### THE TASK
Find every line in the entries that holds the string "Kinder" and report it.

── DATA TO PROCESS

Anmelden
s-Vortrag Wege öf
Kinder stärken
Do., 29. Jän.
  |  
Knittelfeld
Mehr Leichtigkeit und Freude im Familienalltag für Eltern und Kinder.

────

### WRITTEN RESPONSE
Kinder stärken
Mehr Leichtigkeit und Freude im Familienalltag für Eltern und Kinder.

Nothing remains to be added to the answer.